## THE REQUEST
Quote the records below word for word, from their first line through the line containing "Midway at (63, 141): Midway -> Instead", both ends included.

Extracted records:

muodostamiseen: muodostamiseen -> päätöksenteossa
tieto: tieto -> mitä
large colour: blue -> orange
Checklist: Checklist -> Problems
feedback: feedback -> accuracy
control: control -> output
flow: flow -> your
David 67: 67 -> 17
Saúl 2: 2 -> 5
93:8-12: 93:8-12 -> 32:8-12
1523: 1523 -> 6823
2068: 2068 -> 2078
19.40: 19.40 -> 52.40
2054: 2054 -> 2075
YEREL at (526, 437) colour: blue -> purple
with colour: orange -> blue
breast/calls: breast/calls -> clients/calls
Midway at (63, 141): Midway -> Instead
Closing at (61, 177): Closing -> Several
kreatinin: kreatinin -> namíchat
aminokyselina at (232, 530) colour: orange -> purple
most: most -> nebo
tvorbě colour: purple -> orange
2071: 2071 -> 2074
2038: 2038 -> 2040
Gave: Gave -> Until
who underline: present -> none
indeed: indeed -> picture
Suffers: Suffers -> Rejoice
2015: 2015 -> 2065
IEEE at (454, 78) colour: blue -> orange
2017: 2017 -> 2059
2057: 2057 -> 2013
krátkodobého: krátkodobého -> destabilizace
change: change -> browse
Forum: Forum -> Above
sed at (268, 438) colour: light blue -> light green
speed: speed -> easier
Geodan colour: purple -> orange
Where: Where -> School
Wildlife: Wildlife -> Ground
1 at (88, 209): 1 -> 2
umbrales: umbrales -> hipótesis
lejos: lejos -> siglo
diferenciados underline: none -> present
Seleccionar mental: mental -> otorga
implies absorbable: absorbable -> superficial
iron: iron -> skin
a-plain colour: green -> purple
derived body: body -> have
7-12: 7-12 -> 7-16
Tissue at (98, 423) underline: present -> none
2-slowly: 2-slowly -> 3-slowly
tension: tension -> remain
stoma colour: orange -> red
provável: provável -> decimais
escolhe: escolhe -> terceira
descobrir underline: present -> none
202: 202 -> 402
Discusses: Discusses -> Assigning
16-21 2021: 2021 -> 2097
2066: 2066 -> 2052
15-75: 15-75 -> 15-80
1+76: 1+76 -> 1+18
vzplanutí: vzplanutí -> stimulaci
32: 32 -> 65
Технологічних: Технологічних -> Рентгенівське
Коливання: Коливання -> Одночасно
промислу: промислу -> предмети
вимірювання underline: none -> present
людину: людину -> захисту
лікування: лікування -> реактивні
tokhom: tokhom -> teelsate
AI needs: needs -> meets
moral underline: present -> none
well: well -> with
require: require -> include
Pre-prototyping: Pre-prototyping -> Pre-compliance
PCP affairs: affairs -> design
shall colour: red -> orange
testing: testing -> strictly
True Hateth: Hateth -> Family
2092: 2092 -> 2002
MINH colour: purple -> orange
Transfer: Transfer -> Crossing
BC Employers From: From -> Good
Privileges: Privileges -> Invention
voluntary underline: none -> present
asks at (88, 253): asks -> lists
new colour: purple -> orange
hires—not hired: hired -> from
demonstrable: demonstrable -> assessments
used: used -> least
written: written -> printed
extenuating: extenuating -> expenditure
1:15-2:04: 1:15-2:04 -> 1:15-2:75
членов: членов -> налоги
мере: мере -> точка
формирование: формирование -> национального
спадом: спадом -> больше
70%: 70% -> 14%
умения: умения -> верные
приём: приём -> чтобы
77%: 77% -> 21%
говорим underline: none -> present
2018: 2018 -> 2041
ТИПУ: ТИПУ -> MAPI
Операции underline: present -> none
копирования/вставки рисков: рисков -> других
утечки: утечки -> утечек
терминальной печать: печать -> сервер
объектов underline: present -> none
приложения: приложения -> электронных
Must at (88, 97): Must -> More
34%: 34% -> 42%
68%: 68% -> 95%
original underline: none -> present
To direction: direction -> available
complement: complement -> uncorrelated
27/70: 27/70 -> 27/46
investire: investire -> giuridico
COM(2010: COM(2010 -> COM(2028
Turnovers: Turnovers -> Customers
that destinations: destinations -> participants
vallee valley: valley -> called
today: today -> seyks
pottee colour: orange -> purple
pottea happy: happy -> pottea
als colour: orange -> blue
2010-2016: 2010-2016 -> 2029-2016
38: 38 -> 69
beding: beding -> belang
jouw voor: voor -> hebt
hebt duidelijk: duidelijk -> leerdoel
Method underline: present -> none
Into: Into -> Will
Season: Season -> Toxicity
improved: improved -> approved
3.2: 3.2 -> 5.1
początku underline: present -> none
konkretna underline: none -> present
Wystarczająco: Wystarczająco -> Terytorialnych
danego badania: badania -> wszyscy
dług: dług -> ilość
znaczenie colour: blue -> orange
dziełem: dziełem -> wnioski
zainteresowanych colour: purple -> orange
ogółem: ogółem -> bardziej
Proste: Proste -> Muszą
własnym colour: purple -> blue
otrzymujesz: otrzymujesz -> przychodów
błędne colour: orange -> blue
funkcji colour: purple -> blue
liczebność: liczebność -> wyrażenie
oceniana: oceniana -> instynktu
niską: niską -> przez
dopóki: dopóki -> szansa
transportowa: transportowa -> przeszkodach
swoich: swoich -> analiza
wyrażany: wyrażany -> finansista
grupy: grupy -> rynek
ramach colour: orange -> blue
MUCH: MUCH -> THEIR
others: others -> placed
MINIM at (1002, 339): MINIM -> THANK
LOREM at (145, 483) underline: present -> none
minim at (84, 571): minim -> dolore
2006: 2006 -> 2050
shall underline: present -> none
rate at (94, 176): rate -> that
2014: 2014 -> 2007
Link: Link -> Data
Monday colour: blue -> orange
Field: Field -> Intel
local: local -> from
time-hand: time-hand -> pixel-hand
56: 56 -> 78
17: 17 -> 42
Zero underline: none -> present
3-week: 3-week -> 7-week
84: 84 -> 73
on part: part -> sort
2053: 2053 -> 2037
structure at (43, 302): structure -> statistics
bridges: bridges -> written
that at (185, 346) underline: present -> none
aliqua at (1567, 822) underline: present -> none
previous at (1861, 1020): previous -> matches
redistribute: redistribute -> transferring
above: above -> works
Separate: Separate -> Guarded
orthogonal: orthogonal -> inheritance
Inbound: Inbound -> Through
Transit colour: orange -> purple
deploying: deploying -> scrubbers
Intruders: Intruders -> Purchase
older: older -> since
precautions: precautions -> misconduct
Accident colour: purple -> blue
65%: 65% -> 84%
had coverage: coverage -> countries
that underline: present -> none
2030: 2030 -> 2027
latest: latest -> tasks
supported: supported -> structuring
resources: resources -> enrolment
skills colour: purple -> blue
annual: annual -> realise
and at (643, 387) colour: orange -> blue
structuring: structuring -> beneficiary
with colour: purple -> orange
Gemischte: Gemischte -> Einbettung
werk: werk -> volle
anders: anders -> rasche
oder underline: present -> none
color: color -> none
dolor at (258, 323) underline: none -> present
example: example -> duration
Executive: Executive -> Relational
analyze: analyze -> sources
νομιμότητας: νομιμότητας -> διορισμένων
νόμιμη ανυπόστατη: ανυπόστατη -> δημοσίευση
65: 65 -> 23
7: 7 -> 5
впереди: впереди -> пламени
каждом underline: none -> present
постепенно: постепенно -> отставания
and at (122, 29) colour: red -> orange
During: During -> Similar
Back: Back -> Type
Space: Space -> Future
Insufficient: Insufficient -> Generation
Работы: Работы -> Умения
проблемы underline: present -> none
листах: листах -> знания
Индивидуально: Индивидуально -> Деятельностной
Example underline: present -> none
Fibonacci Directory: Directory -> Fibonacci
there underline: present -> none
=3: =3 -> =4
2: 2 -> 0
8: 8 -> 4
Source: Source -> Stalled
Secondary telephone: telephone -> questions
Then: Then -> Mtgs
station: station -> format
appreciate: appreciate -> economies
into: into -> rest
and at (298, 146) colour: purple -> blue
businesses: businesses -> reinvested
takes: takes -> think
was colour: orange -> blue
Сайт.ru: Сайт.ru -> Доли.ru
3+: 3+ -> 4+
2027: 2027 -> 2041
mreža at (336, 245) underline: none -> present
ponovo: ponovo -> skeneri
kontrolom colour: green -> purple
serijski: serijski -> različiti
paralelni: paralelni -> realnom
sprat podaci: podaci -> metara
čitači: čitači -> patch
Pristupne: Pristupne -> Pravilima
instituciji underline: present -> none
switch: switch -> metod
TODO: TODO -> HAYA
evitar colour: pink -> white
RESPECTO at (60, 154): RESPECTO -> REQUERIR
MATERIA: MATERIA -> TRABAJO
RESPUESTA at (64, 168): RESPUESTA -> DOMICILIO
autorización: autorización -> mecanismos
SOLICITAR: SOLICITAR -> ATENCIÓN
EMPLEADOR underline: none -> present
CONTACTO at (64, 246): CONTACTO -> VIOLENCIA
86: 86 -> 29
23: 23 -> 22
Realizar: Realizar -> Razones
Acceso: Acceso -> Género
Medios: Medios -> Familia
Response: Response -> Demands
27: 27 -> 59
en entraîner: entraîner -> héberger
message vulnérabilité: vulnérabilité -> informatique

## CORRECT OUTPUT
muodostamiseen: muodostamiseen -> päätöksenteossa
tieto: tieto -> mitä
large colour: blue -> orange
Checklist: Checklist -> Problems
feedback: feedback -> accuracy
control: control -> output
flow: flow -> your
David 67: 67 -> 17
Saúl 2: 2 -> 5
93:8-12: 93:8-12 -> 32:8-12
1523: 1523 -> 6823
2068: 2068 -> 2078
19.40: 19.40 -> 52.40
2054: 2054 -> 2075
YEREL at (526, 437) colour: blue -> purple
with colour: orange -> blue
breast/calls: breast/calls -> clients/calls
Midway at (63, 141): Midway -> Instead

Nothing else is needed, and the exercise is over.